Paul Mackin mackin.paul at verizon.net
Mon Apr 9 10:13:44 CDT 2012


On 4/9/2012 8:38 AM, David Morris wrote:
> This narator seems to be taliking to himself, and the parentheses is a
> self-correction, editing out the previous "like the gold-lit borders
> of consciousness" back to only "like a noose."

Pudding decides the noose metaphor might only be taken seriously by the 
political war chaps.

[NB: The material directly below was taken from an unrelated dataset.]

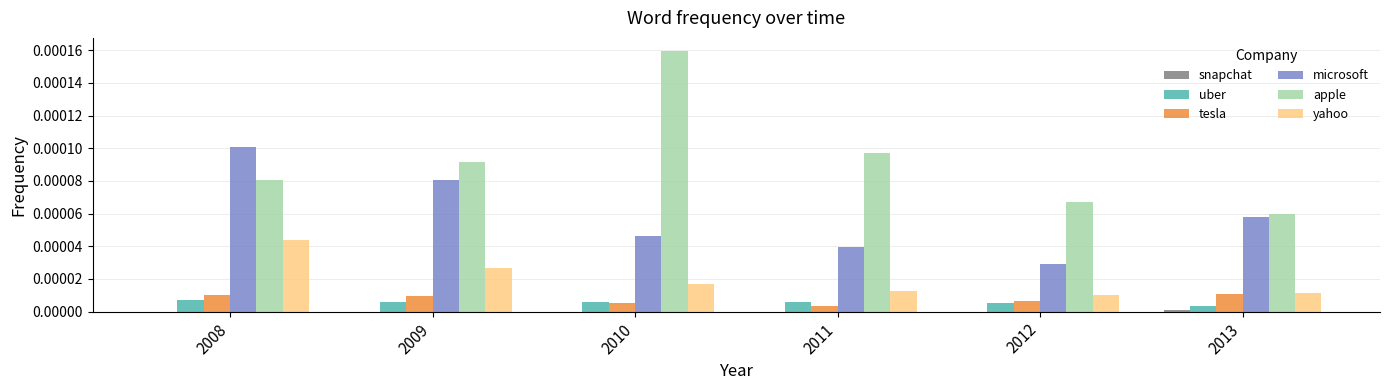

Which series has the largest total across all categories?

apple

He needs to ironicize it.

P


>
> On Sun, Apr 8, 2012 at 8:49 PM, Mike Jing<gravitys.rainbow.cn at gmail.com>  wrote:
>> P78.1-6  The old Brigadier’s age is uncertain, though he must be
>> pushing 80—reactivated in 1940, set down in a new space not only of
>> battlefield—where the front each day or hour changes like a noose,
>> like the gold-lit borders of consciousness (perhaps, though it
>> oughtn’t to get too sinister here, exactly like them . .. better,
>> then, “like a noose”)—but also of the War-state itself, its very
>> structure.
>>
>> What's with the aside in the parentheses, especially 'better, then,
>> “like a noose"'?  What is that about?